Gelsenkirchen. Jedes Jahr zu Silvester werden die Notaufnahmen der Krankenhäuser von Böller-Verletzten überrannt. Ein Gelsenkirchener Chirurg berichtet.
Alle Jahre wieder fordern nicht nur Umwelt- und Tierschützer und die Gewerkschaft der Polizei ein Böllerverbot an Silvester, auch zahlreiche Ärzte schließen sich dem Appell an. Und das hat einen guten Grund: „In der Silvesternacht verzeichnen wir etwa 20 bis 30 Prozent mehr Fälle in der Notaufnahme“, berichtet Dr. Christoph Eicker, Chefarzt der Unfallchirurgie am Marienhospital Gelsenkirchen. 30 bis 40 Personen würden in den Stunden rund um den Jahreswechsel für gewöhnlich allein den Weg in die Notaufnahme suchen. „Dazu kommen dann noch die Patienten, die mit dem Rettungswagen hergebracht werden müssen“, so Eicker.
Es sind meist junge Männer zwischen 16 und 35 Jahre, die schlimmste Verletzungen durch die unsachgemäße Verwendung von Silvester-Raketen und Böllern erleiden, weiß der Chirurg zu berichten.
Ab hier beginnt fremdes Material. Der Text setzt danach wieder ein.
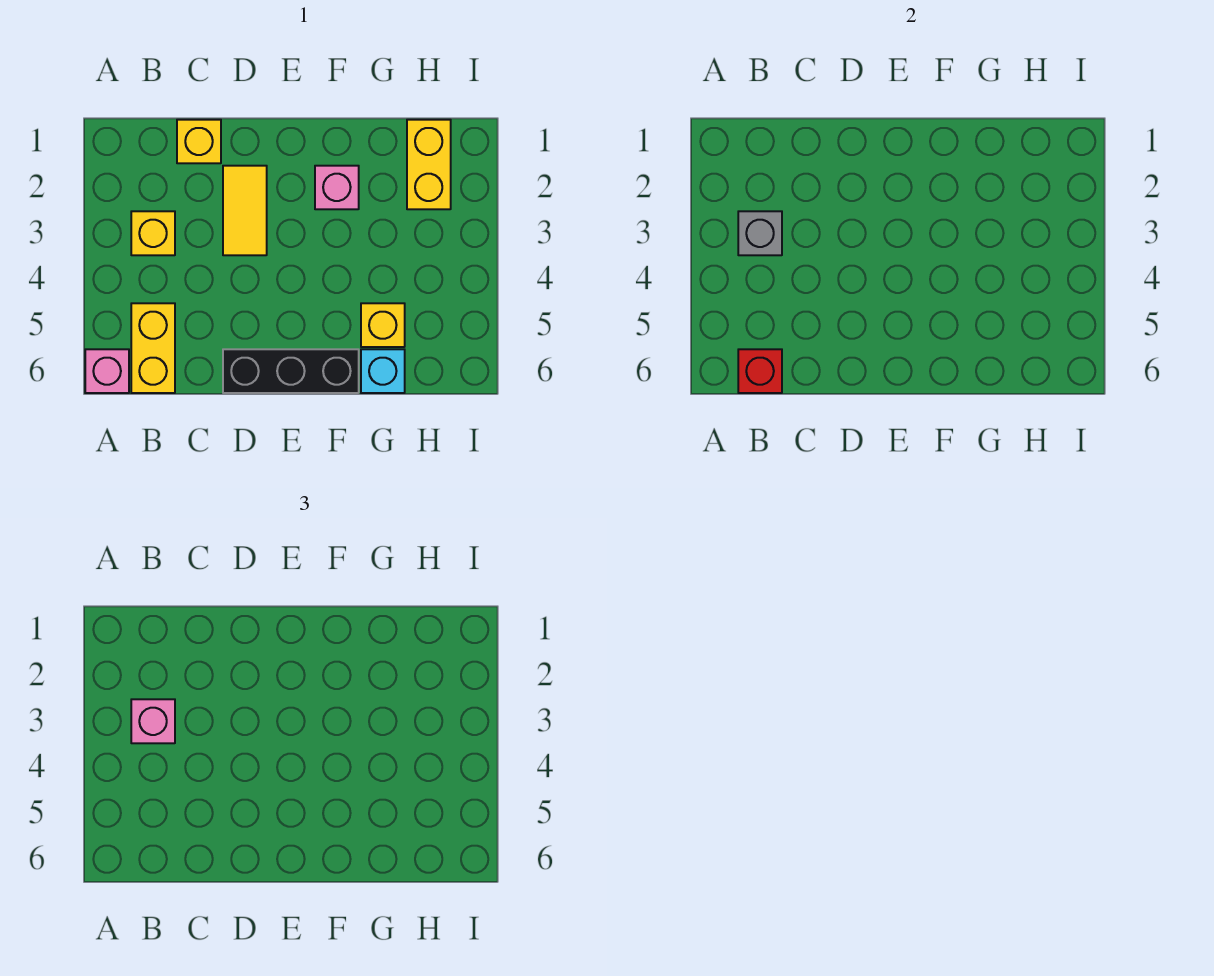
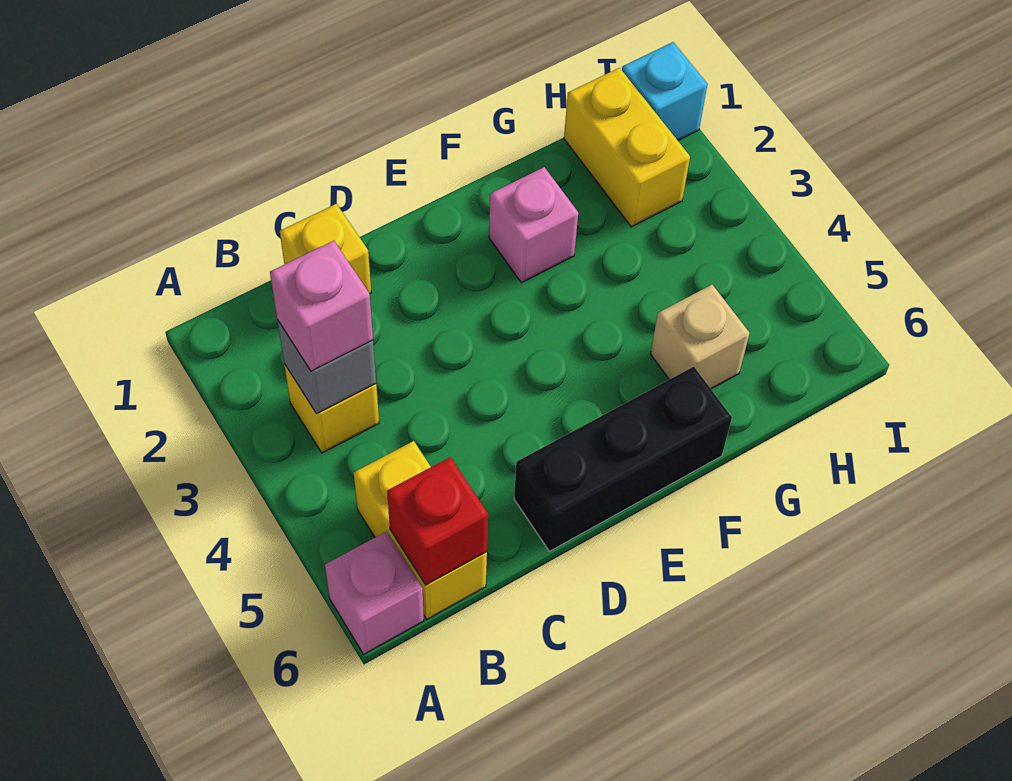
yellow 1x2 tile [223,166,267,255] -> none
yellow 1x1 brick [361,303,405,347] -> tan 1x1 brick [651,285,750,389]
cyan 1x1 brick [361,349,405,393] -> cyan 1x1 brick moved to [622,42,707,140]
Vor allem nicht zertifizierte Böller, die mitunter eine enorme Sprengkraft haben, sind vorwiegend die Ursache.
Dr. Christoph Eicker hat in seinem Berufsleben schon viele schwere Verletzungen gesehen und behandelt. Besonders in Erinnerung geblieben ist ihm der Fall eines jungen Mannes, dem ein Böller den kleinen, den Ring- und den Zeigefinger abgerissen hatte. Eicker und seine Kollegen mussten den Mittelfinger des Mannes an die Stelle des Zeigefingers setzen, damit der Mann mit der verletzten Hand überhaupt noch nach etwas greifen kann.
Eine Chance, abgetrennte Finger zu erhalten, gibt es dann, wenn die Ärztinnen und Ärzte sowohl am Stumpf als auch am Amputat Arterien, Venen und Nerven finden – und wieder zusammenbringen können. Das ist aber nur selten der Fall. Meist sind die Wundränder verbrannt und durch den Explosionsdruck so zerfetzt, dass eine Rekonstruktion nicht möglich ist. Anders als bei einem glatten Schnitt wie etwa mit einer Axt. Und wenn man den abgetrennten Finger überhaupt in der Dunkelheit findet, dann muss dieser trocken transportiert werden, berichten Ärzte. Das funktioniere im Optimalfall so: Das Amputat wird in ein sauberes Tuch gewickelt und in eine Plastiktüte gelegt, die anschließend fest verschlossen wird. Dieser Beutel wird in einen zweiten Beutel gelegt, der mit Wasser und Eis gefüllt ist und der dann für den Transport ebenfalls verschlossen wird.
Aber auch am Neujahrstag haben die Ärzte in aller Regel noch viel zu tun, berichtet Dr. Eicker. Und häufig wird es dann besonders dramatisch, wenn zunehmend Kinder eingeliefert werden, die nicht explodierte Böller und Raketen vom Straßenrand aufsammeln und anzünden.